**What the exercise asks**
Reproduce every line of the entries below word for word, leaving out the pictures.

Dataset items
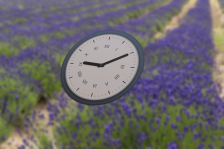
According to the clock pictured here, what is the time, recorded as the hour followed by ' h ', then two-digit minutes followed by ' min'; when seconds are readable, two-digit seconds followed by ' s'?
9 h 10 min
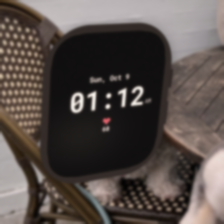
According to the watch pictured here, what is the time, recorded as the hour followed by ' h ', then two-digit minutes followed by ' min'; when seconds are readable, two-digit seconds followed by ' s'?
1 h 12 min
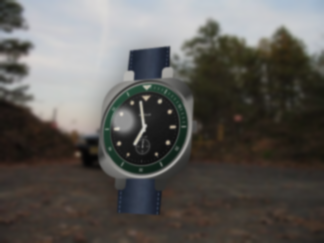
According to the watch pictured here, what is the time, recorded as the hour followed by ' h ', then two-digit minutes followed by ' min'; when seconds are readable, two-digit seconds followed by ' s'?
6 h 58 min
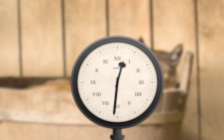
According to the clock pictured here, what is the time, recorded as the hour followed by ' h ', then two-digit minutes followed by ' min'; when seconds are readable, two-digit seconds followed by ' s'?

**Response for this exercise**
According to the clock pictured here, what is the time, recorded as the hour followed by ' h ', then two-digit minutes followed by ' min'; when seconds are readable, two-digit seconds followed by ' s'?
9 h 10 min
According to the watch pictured here, what is the time, recorded as the hour followed by ' h ', then two-digit minutes followed by ' min'; when seconds are readable, two-digit seconds followed by ' s'?
1 h 12 min
According to the watch pictured here, what is the time, recorded as the hour followed by ' h ', then two-digit minutes followed by ' min'; when seconds are readable, two-digit seconds followed by ' s'?
6 h 58 min
According to the clock pictured here, what is the time, recorded as the hour followed by ' h ', then two-digit minutes followed by ' min'; when seconds are readable, two-digit seconds followed by ' s'?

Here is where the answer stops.